▶ [PROBLEM DESCRIPTION] Extract from the entries below, exactly as given, only the lines from the line containing "pinky dip: (425, 650)" to the line containing "ring tip: (676, 567)", both lines included.
↓
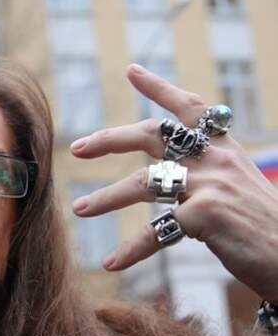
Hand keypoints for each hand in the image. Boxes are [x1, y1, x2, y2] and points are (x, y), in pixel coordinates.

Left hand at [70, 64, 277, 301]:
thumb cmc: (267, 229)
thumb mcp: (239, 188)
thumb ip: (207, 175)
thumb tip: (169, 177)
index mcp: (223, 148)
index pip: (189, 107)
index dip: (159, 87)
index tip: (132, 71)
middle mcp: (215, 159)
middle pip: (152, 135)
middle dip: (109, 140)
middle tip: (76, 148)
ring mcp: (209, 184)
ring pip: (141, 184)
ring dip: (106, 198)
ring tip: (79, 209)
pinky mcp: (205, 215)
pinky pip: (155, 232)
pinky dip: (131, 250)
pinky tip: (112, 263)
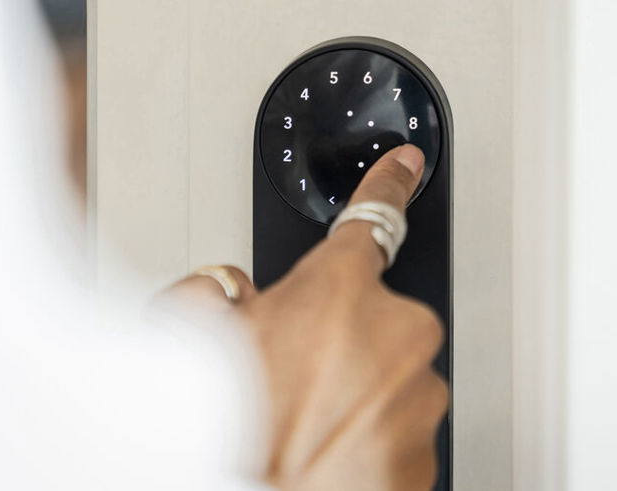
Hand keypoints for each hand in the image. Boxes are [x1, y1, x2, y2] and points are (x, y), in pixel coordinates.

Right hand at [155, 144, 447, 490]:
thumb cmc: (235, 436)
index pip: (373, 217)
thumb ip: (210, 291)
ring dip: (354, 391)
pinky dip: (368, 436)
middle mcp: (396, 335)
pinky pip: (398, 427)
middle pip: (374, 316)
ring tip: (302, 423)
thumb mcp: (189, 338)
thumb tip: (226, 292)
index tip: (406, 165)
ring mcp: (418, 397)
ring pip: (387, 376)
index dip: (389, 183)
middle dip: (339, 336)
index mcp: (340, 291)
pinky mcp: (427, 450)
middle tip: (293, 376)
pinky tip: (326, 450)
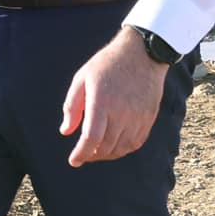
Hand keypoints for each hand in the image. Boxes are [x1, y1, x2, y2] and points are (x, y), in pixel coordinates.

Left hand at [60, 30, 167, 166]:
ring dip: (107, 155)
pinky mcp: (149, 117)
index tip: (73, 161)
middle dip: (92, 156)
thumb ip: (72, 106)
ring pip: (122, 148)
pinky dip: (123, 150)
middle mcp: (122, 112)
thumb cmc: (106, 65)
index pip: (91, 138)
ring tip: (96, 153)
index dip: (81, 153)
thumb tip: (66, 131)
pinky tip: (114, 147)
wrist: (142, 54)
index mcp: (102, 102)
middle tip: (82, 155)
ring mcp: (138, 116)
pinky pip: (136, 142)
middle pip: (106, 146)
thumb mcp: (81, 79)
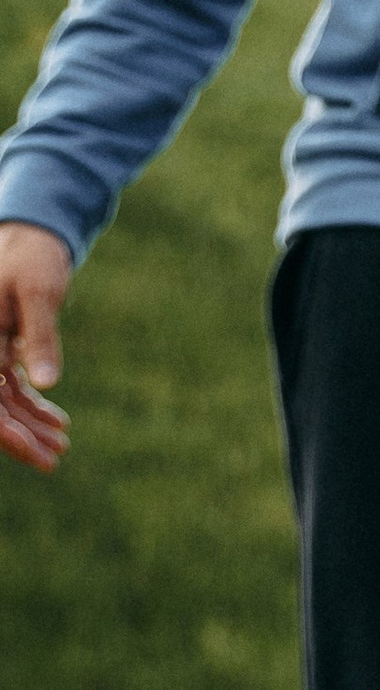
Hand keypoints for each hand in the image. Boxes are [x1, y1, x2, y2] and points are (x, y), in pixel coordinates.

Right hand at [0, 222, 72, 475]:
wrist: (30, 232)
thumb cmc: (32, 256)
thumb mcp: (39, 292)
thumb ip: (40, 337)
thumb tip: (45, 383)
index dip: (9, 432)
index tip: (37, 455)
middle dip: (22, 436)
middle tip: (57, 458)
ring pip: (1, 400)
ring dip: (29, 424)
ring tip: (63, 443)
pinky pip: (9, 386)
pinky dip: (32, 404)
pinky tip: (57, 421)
↑
↓
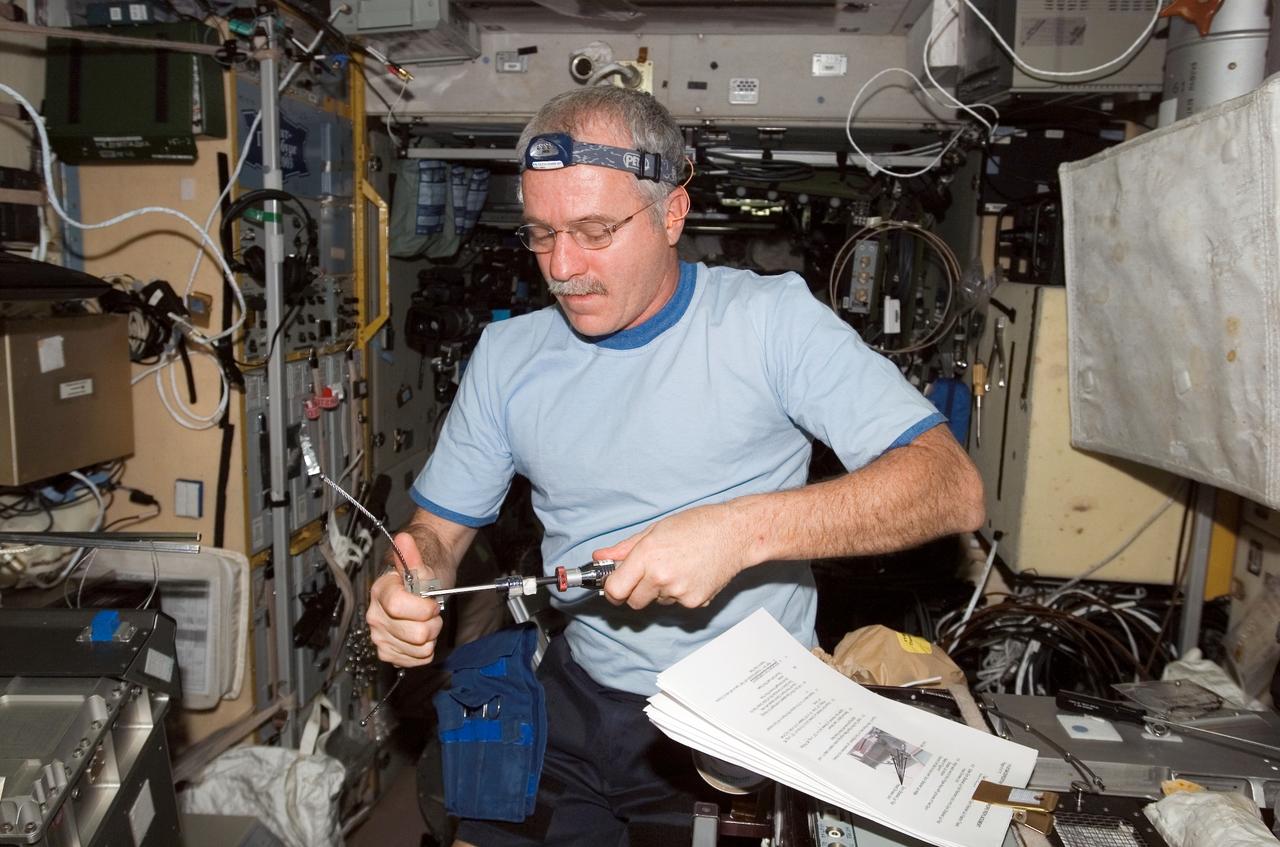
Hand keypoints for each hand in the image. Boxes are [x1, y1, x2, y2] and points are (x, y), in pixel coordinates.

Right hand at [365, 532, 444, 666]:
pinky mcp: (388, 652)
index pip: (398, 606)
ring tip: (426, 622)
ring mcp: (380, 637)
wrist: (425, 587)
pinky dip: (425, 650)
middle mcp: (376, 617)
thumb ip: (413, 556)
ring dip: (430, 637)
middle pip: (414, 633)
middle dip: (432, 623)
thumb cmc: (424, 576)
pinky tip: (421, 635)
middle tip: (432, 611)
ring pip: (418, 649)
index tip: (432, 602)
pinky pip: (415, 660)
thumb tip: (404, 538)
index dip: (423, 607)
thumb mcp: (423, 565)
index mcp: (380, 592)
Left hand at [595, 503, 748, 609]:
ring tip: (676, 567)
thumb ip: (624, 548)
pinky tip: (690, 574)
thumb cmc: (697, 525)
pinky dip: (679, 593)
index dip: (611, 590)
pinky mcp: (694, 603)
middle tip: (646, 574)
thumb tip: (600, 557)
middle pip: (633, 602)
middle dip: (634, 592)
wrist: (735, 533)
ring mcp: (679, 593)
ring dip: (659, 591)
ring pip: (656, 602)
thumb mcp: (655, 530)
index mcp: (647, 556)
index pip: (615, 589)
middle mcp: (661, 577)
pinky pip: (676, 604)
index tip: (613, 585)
↑
↓
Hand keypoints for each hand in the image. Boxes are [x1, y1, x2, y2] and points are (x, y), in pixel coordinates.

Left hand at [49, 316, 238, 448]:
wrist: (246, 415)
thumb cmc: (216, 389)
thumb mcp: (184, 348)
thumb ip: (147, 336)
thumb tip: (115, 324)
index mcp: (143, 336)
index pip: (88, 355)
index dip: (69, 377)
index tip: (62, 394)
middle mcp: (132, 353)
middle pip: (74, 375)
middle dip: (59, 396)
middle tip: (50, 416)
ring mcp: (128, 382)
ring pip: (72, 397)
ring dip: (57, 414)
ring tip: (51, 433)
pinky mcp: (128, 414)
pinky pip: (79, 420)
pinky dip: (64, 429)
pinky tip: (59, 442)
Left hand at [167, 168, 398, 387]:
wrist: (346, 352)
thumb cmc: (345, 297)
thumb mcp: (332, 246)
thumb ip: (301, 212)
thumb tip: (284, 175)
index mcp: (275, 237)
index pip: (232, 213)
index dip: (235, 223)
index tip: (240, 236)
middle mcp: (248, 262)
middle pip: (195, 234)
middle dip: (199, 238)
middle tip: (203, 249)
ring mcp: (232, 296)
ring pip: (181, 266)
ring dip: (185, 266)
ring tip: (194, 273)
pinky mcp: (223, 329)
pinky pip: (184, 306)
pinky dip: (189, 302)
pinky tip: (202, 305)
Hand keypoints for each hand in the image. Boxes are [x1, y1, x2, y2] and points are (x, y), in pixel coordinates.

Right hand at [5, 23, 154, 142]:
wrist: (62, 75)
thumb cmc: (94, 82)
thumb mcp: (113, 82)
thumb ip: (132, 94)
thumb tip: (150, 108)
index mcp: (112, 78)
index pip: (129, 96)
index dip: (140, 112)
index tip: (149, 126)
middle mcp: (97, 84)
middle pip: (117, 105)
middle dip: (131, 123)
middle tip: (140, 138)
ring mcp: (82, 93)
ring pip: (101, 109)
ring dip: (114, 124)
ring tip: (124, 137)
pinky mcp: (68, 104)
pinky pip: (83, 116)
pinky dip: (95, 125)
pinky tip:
↑
▶ [ANSWER]
pinky dip: (425, 650)
middle mcp: (376, 617)
thumb ip: (413, 556)
ring dip: (430, 637)
middle pip: (414, 633)
middle dip: (432, 623)
thumb cmc: (424, 576)
pinky tip: (421, 635)
middle tip: (432, 611)
ring pip: (418, 649)
index tip: (432, 602)
pinky pip: (415, 660)
thumb tip: (404, 538)
index dip: (423, 607)
thumb mcp: (423, 565)
index mcp: (380, 592)
Left hand at [595, 503, 748, 609]:
ring tip: (676, 567)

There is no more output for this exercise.